## Items from a dataset
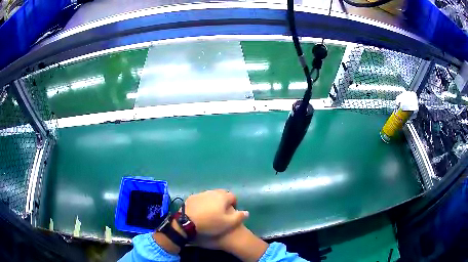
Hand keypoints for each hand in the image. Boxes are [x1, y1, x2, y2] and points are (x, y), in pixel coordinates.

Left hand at [184, 189, 248, 236]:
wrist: (187, 222)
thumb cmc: (210, 223)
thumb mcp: (228, 223)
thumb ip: (239, 217)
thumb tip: (247, 212)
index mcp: (222, 197)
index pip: (233, 196)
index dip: (234, 203)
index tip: (233, 211)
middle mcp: (212, 192)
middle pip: (221, 194)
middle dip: (224, 200)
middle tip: (223, 211)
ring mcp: (201, 194)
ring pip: (211, 195)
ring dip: (213, 201)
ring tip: (212, 211)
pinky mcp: (192, 198)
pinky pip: (201, 198)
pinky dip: (204, 202)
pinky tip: (201, 211)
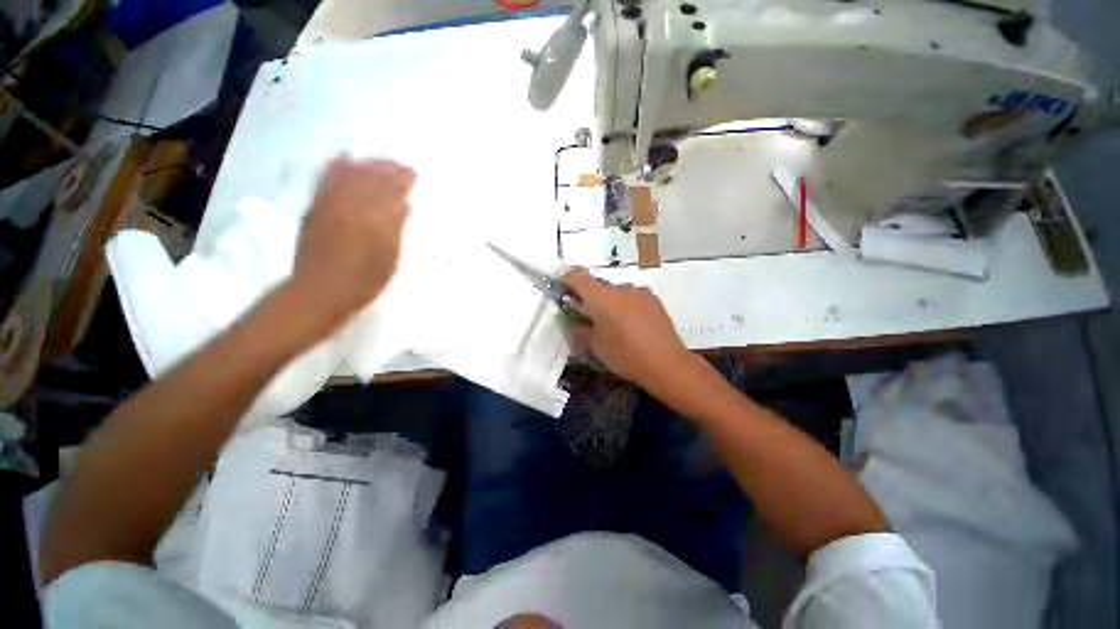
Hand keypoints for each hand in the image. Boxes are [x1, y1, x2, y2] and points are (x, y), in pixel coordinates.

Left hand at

## What is expected
Repeat the entries faithfully. Any picture gets left out.

## Answer to this problem
Hand keypoints for each hand in the image. Boxes are [x1, y1, x2, y2] and points are (x, y), in pixel coordinates.

Left hand at [184, 189, 248, 236]:
wrist: (187, 222)
thumb cmc: (210, 223)
thumb mcp: (228, 223)
thumb ip: (239, 217)
thumb tip: (247, 212)
index mcp: (222, 197)
index pip: (233, 196)
index dip: (234, 203)
index tip: (233, 211)
middle mcp: (212, 192)
middle pip: (221, 194)
middle dip: (224, 200)
middle tip: (223, 211)
ring mcp: (201, 194)
ring pip: (211, 195)
ring dip: (213, 201)
ring tip: (212, 211)
pinky mcp: (192, 198)
pinky pip: (201, 198)
pinky dip: (204, 202)
pinky tip: (201, 211)
Hand keypoints for each hand in the image. Boxes are [x1, y1, x2, y2] and points are (x, y), in pixel coordinates.

Left hand at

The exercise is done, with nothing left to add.